◆ Direction
Please rewrite the material below, changing "Repository Server" to "Package Server" and keeping everything else the same. Leave the pictures out of your answer.

# START OF Exercise material

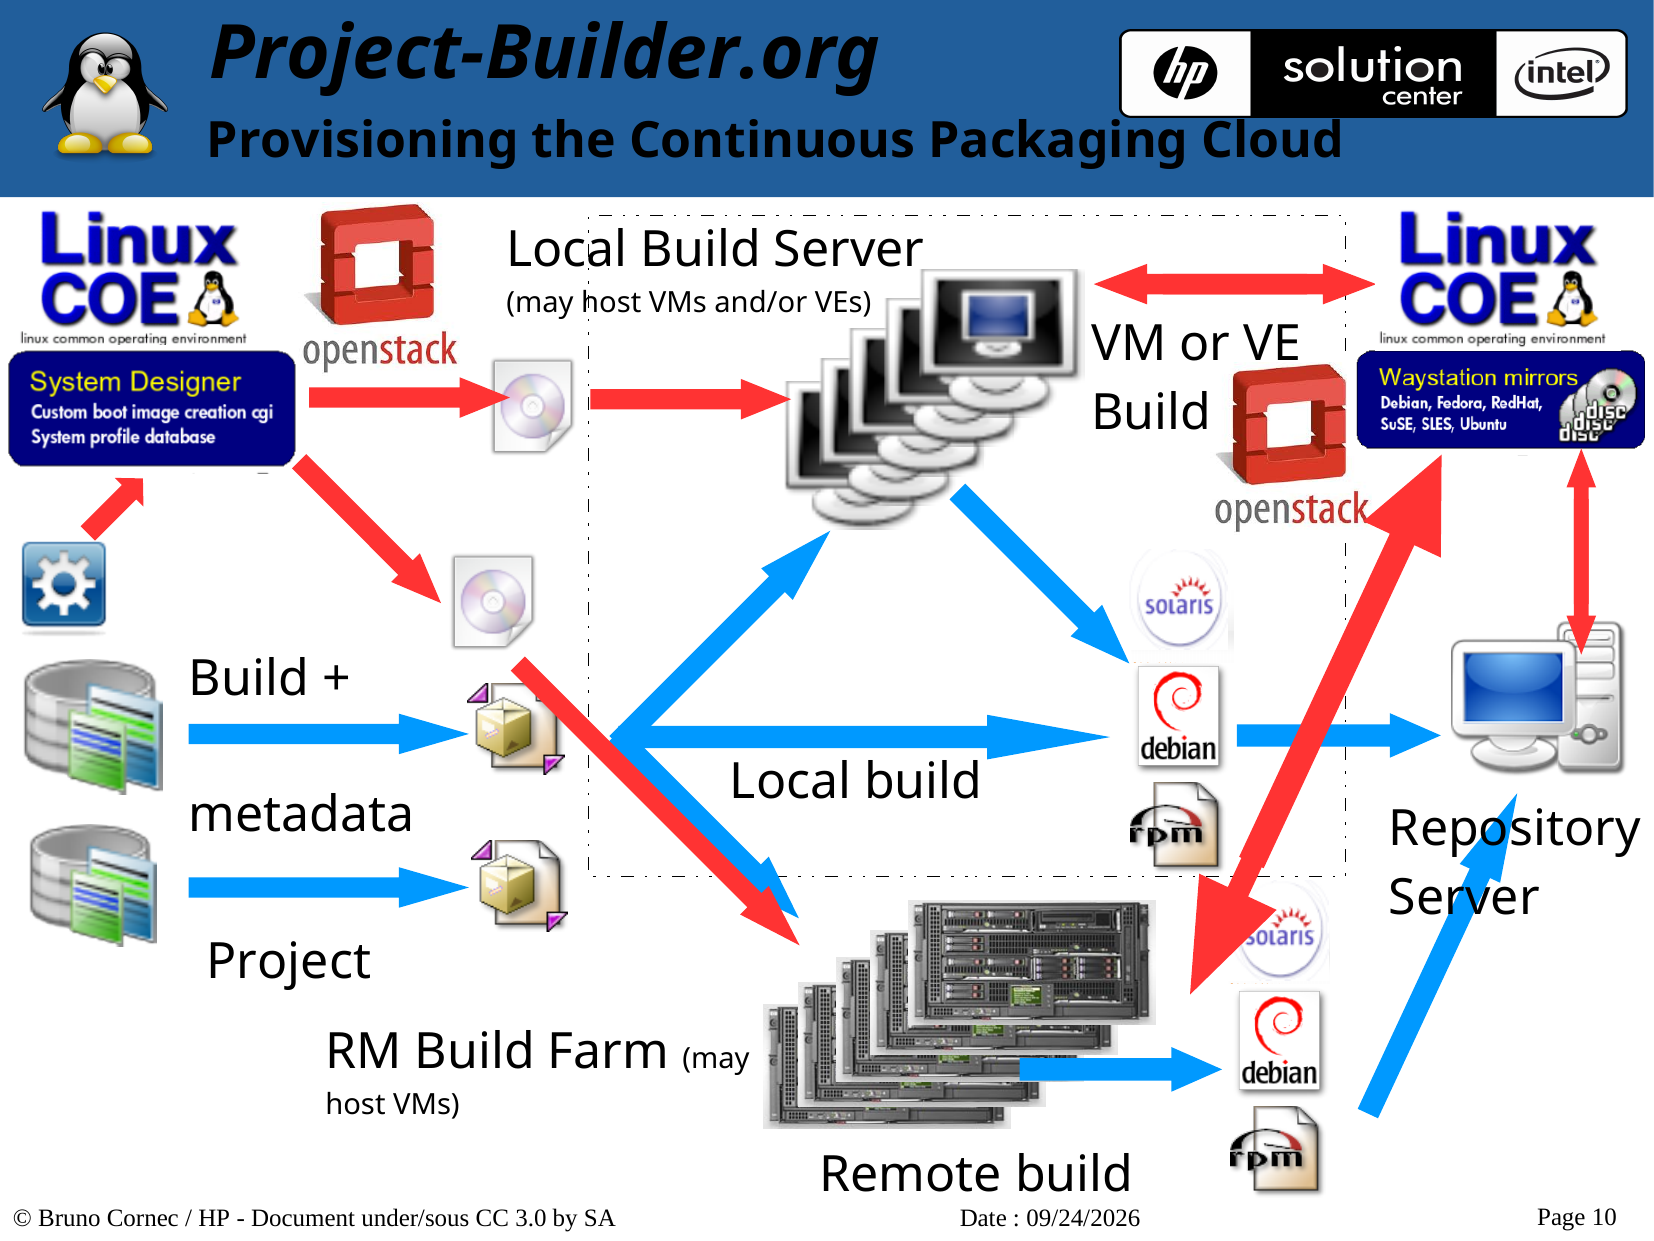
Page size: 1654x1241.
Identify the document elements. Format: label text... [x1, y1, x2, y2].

text_box [1019, 1047, 1223, 1092]
picture [42, 29, 168, 167]
picture [1230, 1106, 1326, 1198]
picture [14, 538, 115, 639]
picture [442, 551, 545, 653]
picture [763, 900, 1156, 1129]
picture [0, 202, 460, 474]
text_box VM or VE Build [1091, 307, 1375, 424]
text_box [510, 221, 1442, 995]
picture [783, 269, 1085, 530]
picture [482, 355, 584, 458]
picture [1130, 782, 1226, 874]
text_box [188, 713, 469, 755]
text_box [291, 454, 442, 604]
text_box [1357, 909, 1475, 1119]
text_box Remote build [819, 1137, 1192, 1214]
picture [491, 683, 565, 775]
picture [1217, 880, 1344, 1105]
picture [1116, 549, 1243, 781]
title Provisioning the Continuous Packaging Cloud [206, 59, 1625, 221]
picture [28, 824, 157, 947]
text_box Project [206, 924, 509, 1133]
text_box [80, 477, 144, 541]
picture [553, 683, 565, 695]
text_box [309, 377, 510, 418]
text_box [1566, 448, 1597, 655]
text_box Local build [729, 744, 1102, 821]
text_box Build + metadata [188, 641, 491, 849]
picture [471, 840, 568, 932]
picture [1210, 204, 1654, 535]
text_box RM Build Farm (may host VMs) [325, 1015, 751, 1127]
picture [1119, 29, 1628, 118]
text_box Repository Server [1388, 792, 1654, 909]
text_box [188, 867, 470, 908]
picture [22, 659, 163, 795]
picture [1450, 606, 1628, 784]
text_box Local Build Server (may host VMs and/or VEs) [506, 212, 963, 325]
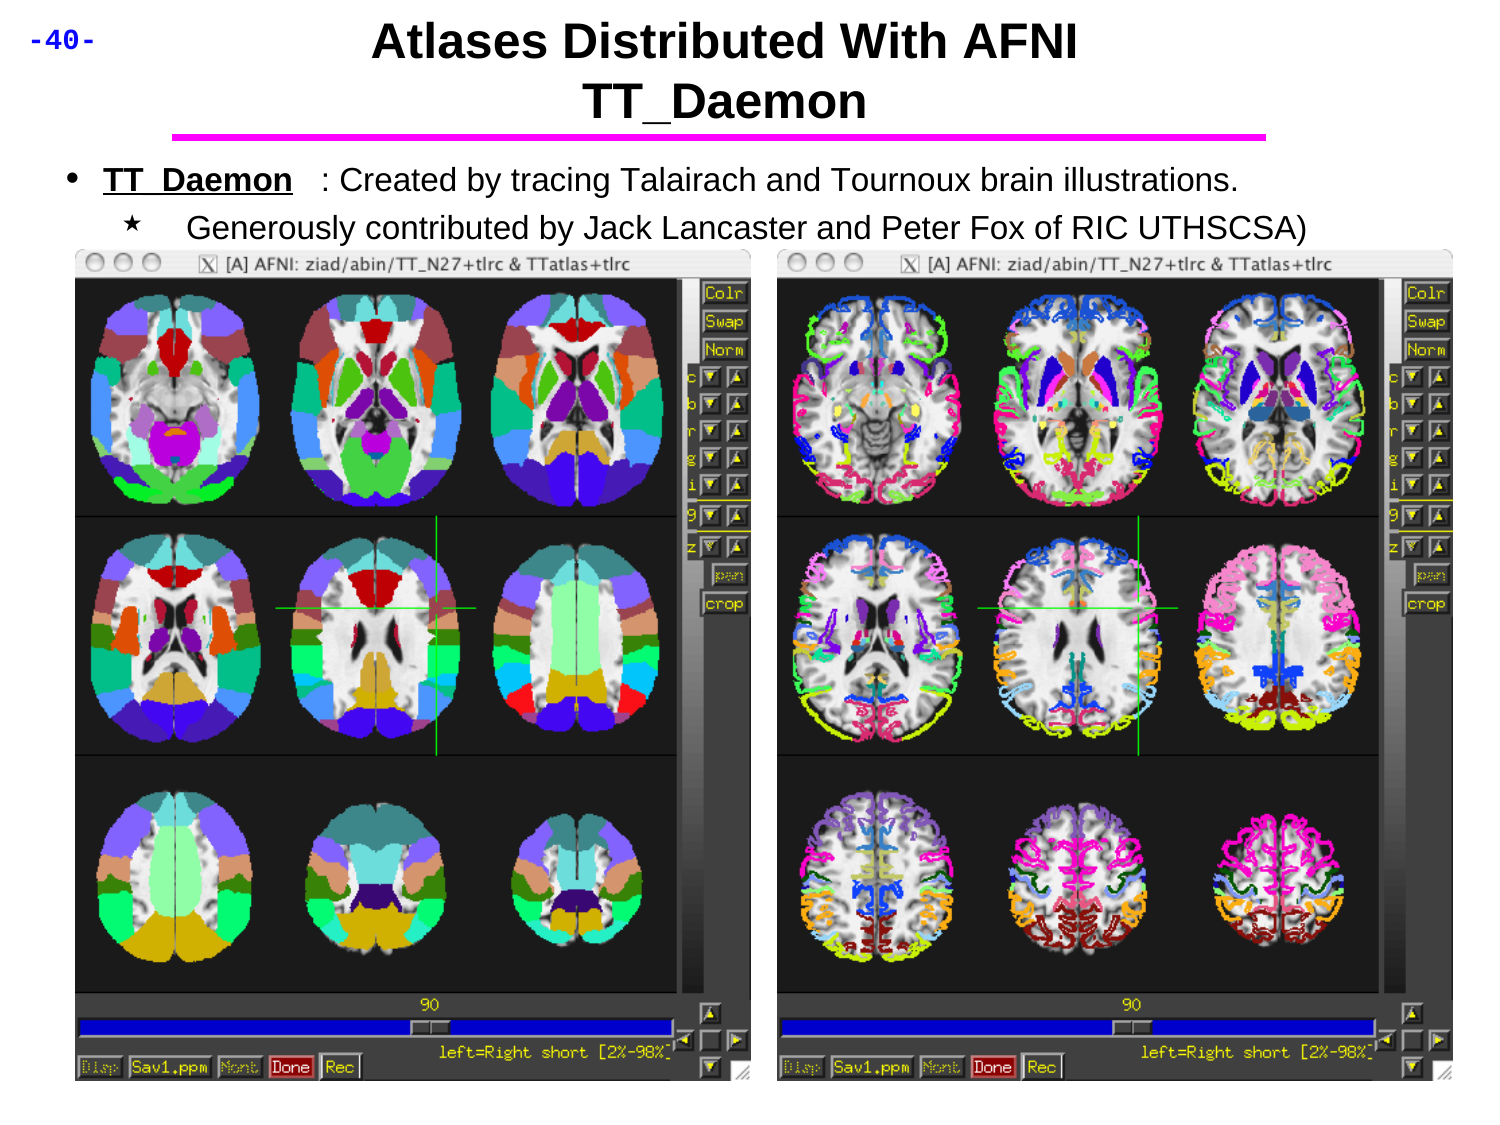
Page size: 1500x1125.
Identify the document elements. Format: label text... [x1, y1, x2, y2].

text_box Atlases Distributed With AFNI TT_Daemon [87, 24, 1363, 113]
picture [75, 249, 751, 1081]
text_box TT_Daemon : Created by tracing Talairach and Tournoux brain illustrations. Generously contributed by Jack Lancaster and Peter Fox of RIC UTHSCSA) [50, 149, 1401, 288]
picture [777, 249, 1453, 1081]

# END OF Exercise material

◆ Finished exercise
Page size: 1654x1241.
Identify the document elements. Format: label text... [x1, y1, x2, y2].

text_box [1019, 1047, 1223, 1092]
picture [42, 29, 168, 167]
picture [1230, 1106, 1326, 1198]
picture [14, 538, 115, 639]
picture [442, 551, 545, 653]
picture [763, 900, 1156, 1129]
picture [0, 202, 460, 474]
text_box VM or VE Build [1091, 307, 1375, 424]
text_box [510, 221, 1442, 995]
picture [783, 269, 1085, 530]
picture [482, 355, 584, 458]
picture [1130, 782, 1226, 874]
text_box [188, 713, 469, 755]
text_box [291, 454, 442, 604]
text_box [1357, 909, 1475, 1119]
text_box Remote build [819, 1137, 1192, 1214]
picture [491, 683, 565, 775]
picture [1217, 880, 1344, 1105]
picture [1116, 549, 1243, 781]
title Provisioning the Continuous Packaging Cloud [206, 59, 1625, 221]
picture [28, 824, 157, 947]
text_box Project [206, 924, 509, 1133]
text_box [80, 477, 144, 541]
picture [553, 683, 565, 695]
text_box [309, 377, 510, 418]
text_box [1566, 448, 1597, 655]
text_box Local build [729, 744, 1102, 821]
text_box Build + metadata [188, 641, 491, 849]
picture [471, 840, 568, 932]
picture [1210, 204, 1654, 535]
text_box RM Build Farm (may host VMs) [325, 1015, 751, 1127]
picture [1119, 29, 1628, 118]
text_box Package Server [1388, 792, 1654, 909]
text_box [188, 867, 470, 908]
picture [22, 659, 163, 795]
picture [1450, 606, 1628, 784]
text_box Local Build Server (may host VMs and/or VEs) [506, 212, 963, 325]
Page size: 1500x1125.
Identify the document elements. Format: label text... [x1, y1, x2, y2].

text_box Atlases Distributed With AFNI TT_Daemon [87, 24, 1363, 113]
picture [75, 249, 751, 1081]
text_box TT_Daemon : Created by tracing Talairach and Tournoux brain illustrations. Generously contributed by Jack Lancaster and Peter Fox of RIC UTHSCSA) [50, 149, 1401, 288]
picture [777, 249, 1453, 1081]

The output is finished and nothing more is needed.